**Instruction:**
Repeat word for word the lines that begin with the line containing "Похожие статьи" and continue through the line containing "валюты: UAH (прием", with both of those lines included.

**** Provided information ****

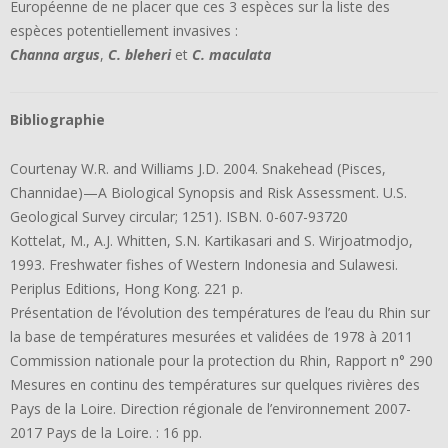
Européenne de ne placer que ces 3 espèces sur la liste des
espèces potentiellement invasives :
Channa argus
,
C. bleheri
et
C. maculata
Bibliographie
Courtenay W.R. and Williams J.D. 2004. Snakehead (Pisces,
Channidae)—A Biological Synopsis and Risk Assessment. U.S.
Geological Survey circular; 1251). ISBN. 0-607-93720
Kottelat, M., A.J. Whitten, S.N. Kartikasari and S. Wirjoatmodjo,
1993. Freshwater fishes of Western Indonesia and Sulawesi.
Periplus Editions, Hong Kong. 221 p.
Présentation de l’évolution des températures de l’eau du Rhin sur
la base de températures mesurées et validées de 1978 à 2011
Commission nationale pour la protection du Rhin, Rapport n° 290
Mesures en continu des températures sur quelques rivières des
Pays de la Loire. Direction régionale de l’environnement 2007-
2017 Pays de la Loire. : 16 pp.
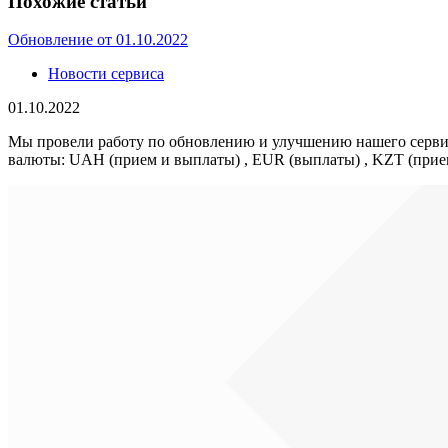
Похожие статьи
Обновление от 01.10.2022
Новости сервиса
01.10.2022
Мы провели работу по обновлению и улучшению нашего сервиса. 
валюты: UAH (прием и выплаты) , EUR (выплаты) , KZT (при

****
**** Provided information ****

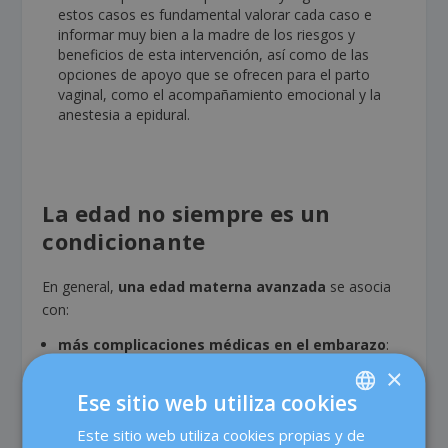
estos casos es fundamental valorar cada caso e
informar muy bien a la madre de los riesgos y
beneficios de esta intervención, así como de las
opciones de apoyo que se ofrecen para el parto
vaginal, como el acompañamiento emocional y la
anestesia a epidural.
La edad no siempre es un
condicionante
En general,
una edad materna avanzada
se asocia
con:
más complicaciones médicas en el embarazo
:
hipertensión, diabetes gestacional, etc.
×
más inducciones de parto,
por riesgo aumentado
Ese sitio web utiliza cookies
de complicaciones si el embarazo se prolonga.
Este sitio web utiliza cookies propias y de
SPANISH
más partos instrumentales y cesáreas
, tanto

****

**Answer to this task:**
Похожие статьи
Обновление от 01.10.2022
Новости сервиса
01.10.2022
Мы провели работу по обновлению и улучшению нашего сервиса. 
валюты: UAH (прием и выплаты) , EUR (выплаты) , KZT (при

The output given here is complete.